Additionally, I would really, really like to be able to use it as an Event Store, easily accessible by anyone in the org with infinite data retention. I know Kafka kind-of sort-of provides this functionality, but it doesn’t work in practice.
This appears to be a solution to this problem. Will be interesting to see whether it gains traction.
How so?
An simple way to get around this problem is dumping messages into a file and putting that file in S3 named something like “topic-partition-offset” where offset is the offset of the first message contained within that file. You can then read those forward starting from offset zero and go until you reach the end, then start reading from Kafka for recent data.

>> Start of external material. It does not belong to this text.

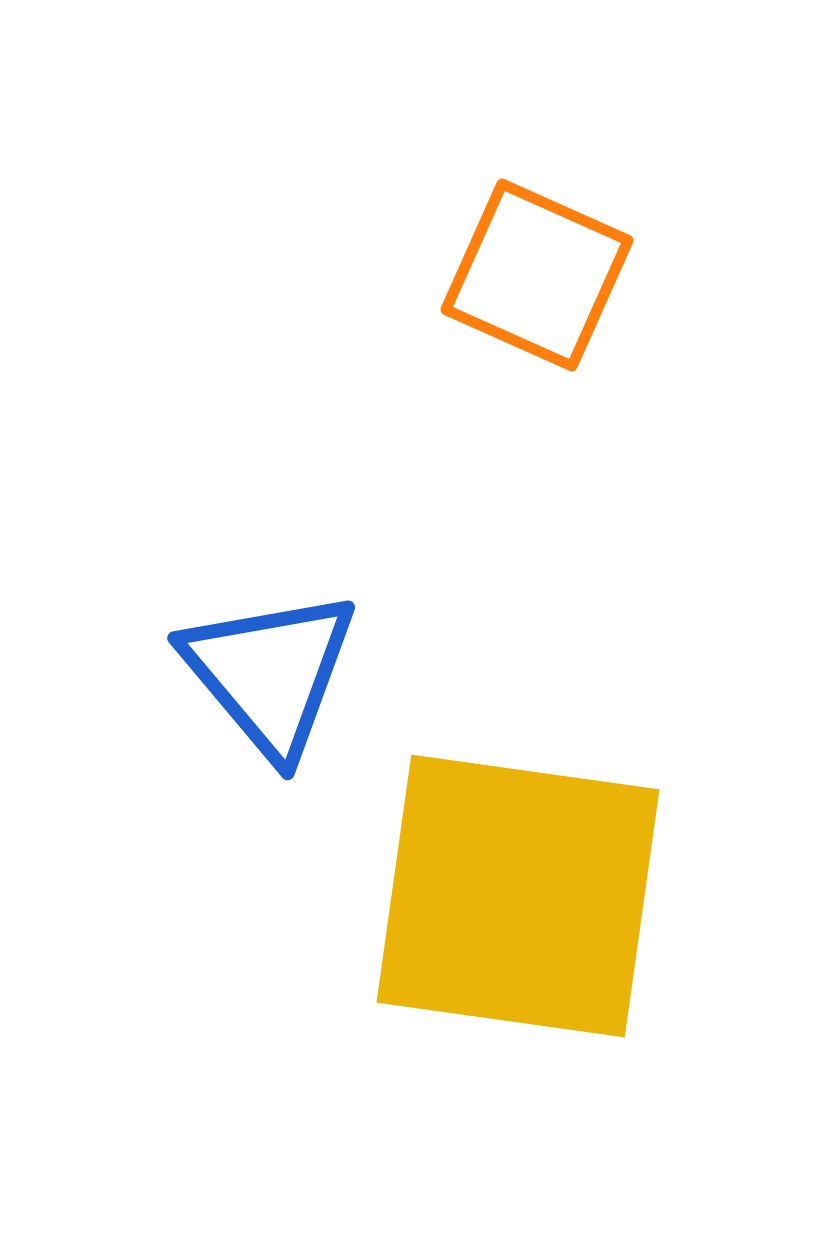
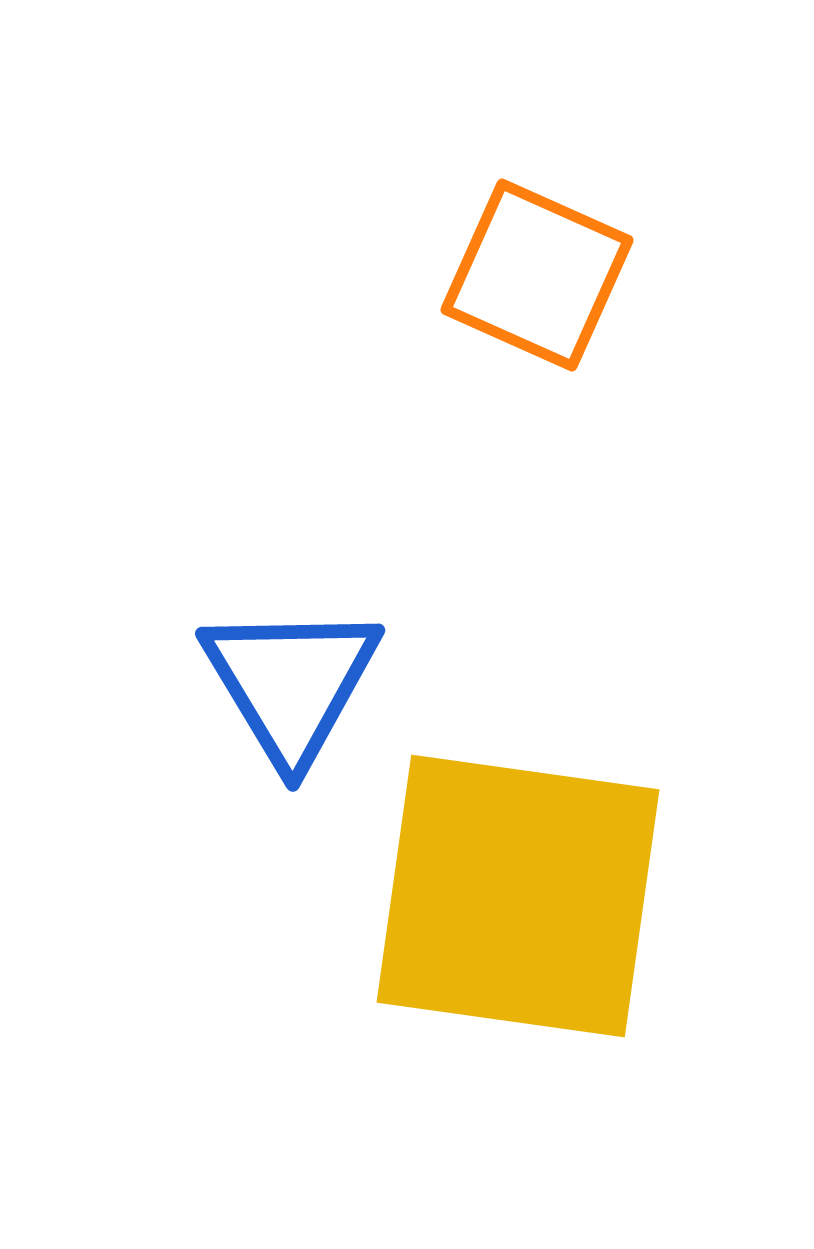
blue triangle: moved 21 px right, 10 px down; rotated 9 degrees clockwise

The drawback is this isn’t integrated with Kafka so you’re now maintaining what is effectively two different systems for the same data. It also means the key-based compaction won’t work either and you’d have to re-implement that on top of the files in S3 as well.
Storing all data forever in a single source of truth is awesome until regulation like GDPR comes along. Do you have plans to support excision or is your guidance on personal data to avoid putting it into a system like Kafka/Pyrostore?
It covers several strategies, three of which are:
* Encrypt it and then throw away the key to forget it
* Store private data outside the event with the event just pointing to it
* Delete events (on systems that support this)
Workarounds for excision in Kafka, such as key compaction, are often not possible to use as they depend on the key scheme used.
https://azure.microsoft.com/en-us/services/hdinsight/apache-...
Is this same approach as pyro ?
This reduces operational complexity significantly vs scaling nodes up, dealing with rebalancing, under replicated partitions, etc.
What does ' lossy effects on stream-ability. ' mean here. Stream slows down, data loss or something else?
This would be even better if it didn't need a modified client.